Taking Care of Your Biggest Organ

Taking care of your skin can seem time consuming, costly and even intimidating.  If you do not like to spend a lot of time or effort on your daily routine, you should at least cover the basics in caring for your skin.  Someone presented a question on Quora regarding what everyone (and we mean everyone) should know about their skin and caring for it.  The answer is to the point and fool-proof.  Make sure you’re doing the things suggested as a minimum in your routine.


Seven Essential Things You Should Be Doing to Protect Your Skin

 11/16/2016 04:40 pm ET |

What should everyone know about skin, skin care, and dermatology? originally appeared on Quora  the knowledge sharing network where compelling questions are answered by people with unique insights.
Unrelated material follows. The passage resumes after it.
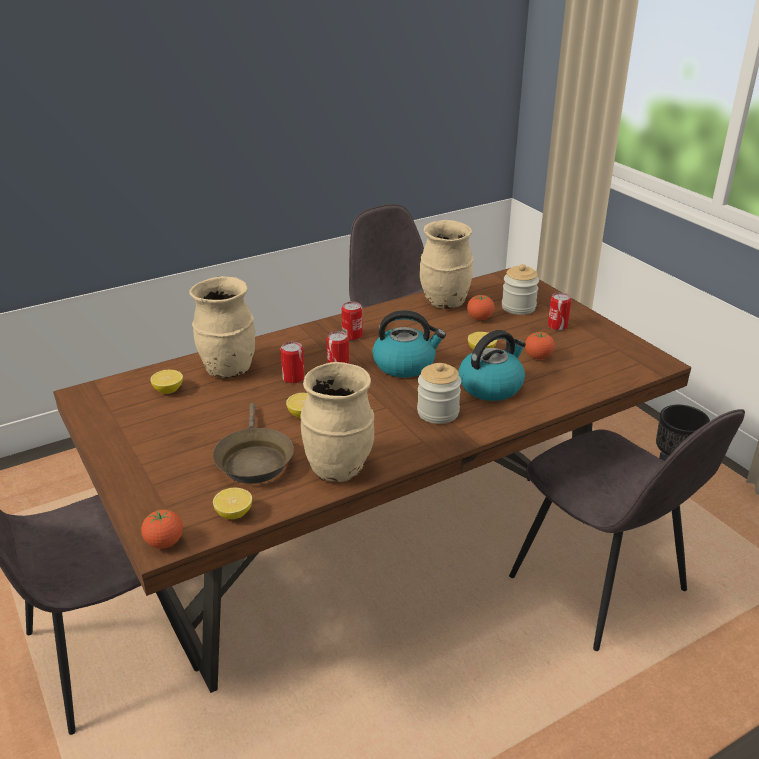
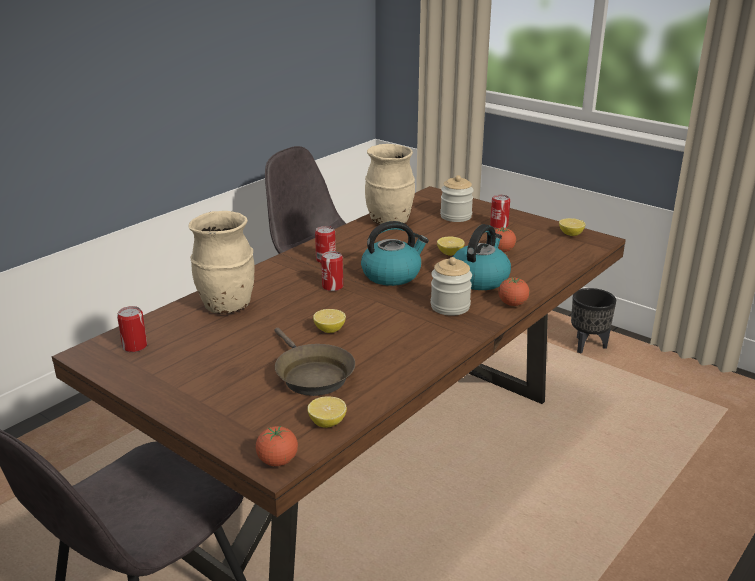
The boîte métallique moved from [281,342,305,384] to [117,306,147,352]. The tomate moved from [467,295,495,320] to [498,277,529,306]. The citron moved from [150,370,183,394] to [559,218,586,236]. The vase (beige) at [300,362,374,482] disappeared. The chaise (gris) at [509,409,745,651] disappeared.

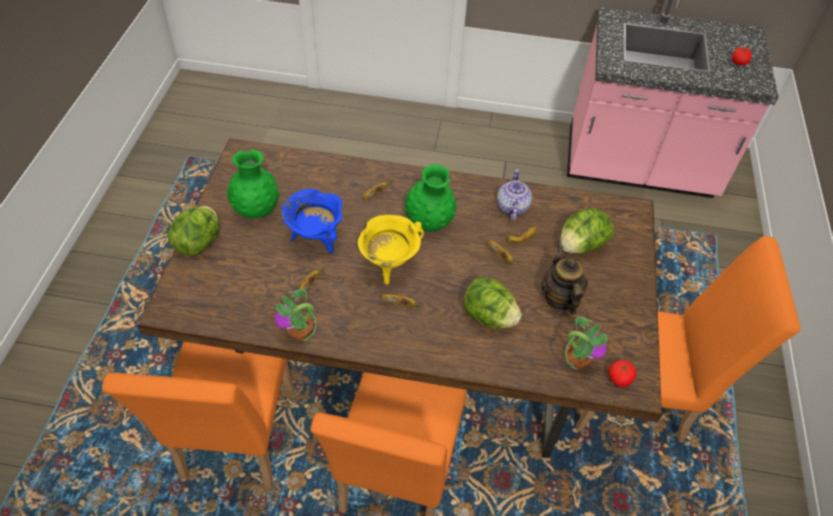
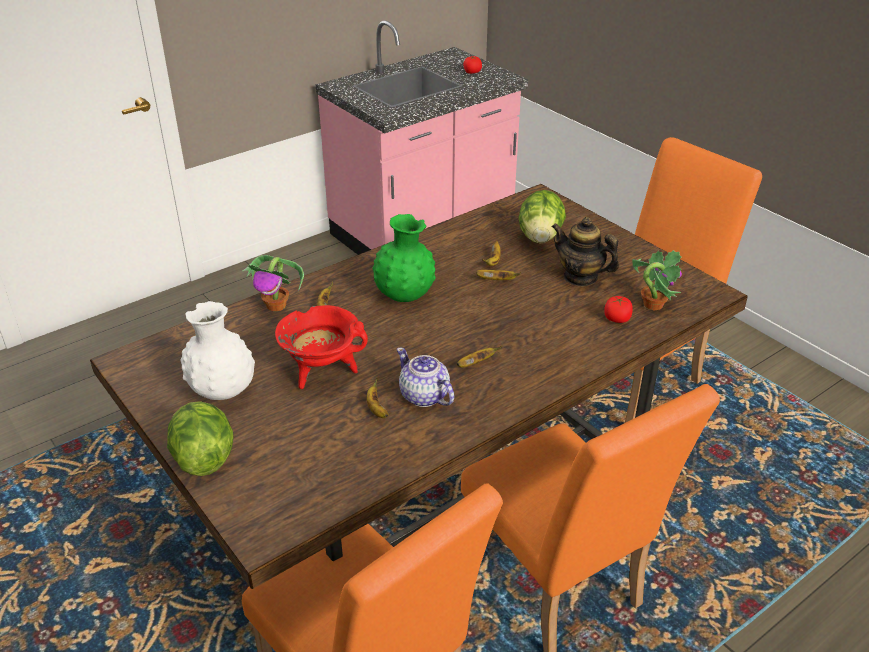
The vase (vert) at [227,149,279,218] became the vase (blanc) at [180,301,255,400]. The plante en pot moved from [275,289,317,342] to [242,255,304,311]. The marmite (bleu) at [281,189,342,254] became the marmite (rouge) at [275,305,368,389]. The théière moved from [497,169,532,221] to [397,348,454,407]. The tomate moved from [608,360,636,387] to [604,296,633,323]. The marmite (jaune) at [358,215,424,285] disappeared. The laitue at [463,276,522,329] disappeared.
Answer by Emily Altman, board-certified dermatologist and dermatopathologist, specializing in general dermatology, cosmetic dermatology and dermatologic surgery, on Quora:

There are a few things that everyone should know about skin.

Skin Cancer Risk

  1. Sun damage is cumulative from the very beginning. Sun exposure and sunburns, particularly before age twenty, are a risk factor for skin cancer and especially melanoma. Teaching children about sun safety and skin cancer prevention is of utmost importance. The Enright Sun Safety Certification Course offers a fun educational online activity designed for children and young adults to raise sun safety awareness and to help prevent melanoma through education and early detection.
  2. Sun avoidance should be practiced during the peak hours between 10 am and 4 pm. Sunblock should be used regularly and reapplied often, particularly if swimming or sweating.
  3. Any new or changing lesion on the skin needs to be examined by a dermatologist
  4. People with fair skin, light colored eyes and hair are most susceptible to skin cancer but it can and does happen in every skin type.
  5. 80% of everything we consider aging changes on the skin (sallowness, wrinkles, loss of elasticity, etc) is due to sun damage.
  6. Learn how to do a skin self-examination and do it monthly. That way your eyes are familiar with everything on your skin and will be able to pick up new or changing lesions. Here is a link to a video from the American Academy of Dermatology on how to do a skin self examination: How to perform a self-exam.
  7. After age twelve, see your dermatologist once a year for a full body skin examination.
  8. Please do not use any of the “natural” skin mole removal products available on the internet. First of all, you don’t know what you are removing and whether it is benign or not. Second, these products leave awful scars.

Basic Skin Care

  1. Avoid things that dry and irritate the skin, such as fragrances and dyes in soaps, laundry detergents, fabric softeners, etc, particularly during the cold months when the air is hot and dry inside and cold and dry outside.
  2. Washcloths, loofahs, sponges or anything that abrades the skin will contribute to skin dryness.
  3. Not everyone needs moisturizers or toners as the cosmetics companies will have us believe. There is no use for a moisturizer for oily skin. And using a toner that dries your skin and then a moisturizer afterwards makes little sense.
  4. Don’t squeeze out pimples. That contributes to scarring.
  5. Topical medications that contain neomycin, bacitracin, lidocaine, diphenhydramine (Benadryl) and vitamin E can cause allergic reactions in a significant number of people.
  6. Applying vitamin E on scars does not improve scar appearance and may even worsen it according to studies.
  7. Make sure to check yourself, kids and pets for ticks after being outdoors. Ask your doctor if the tick can be sent to the lab to be analyzed.

I am sure there are many other things you can do, but these are good to start with.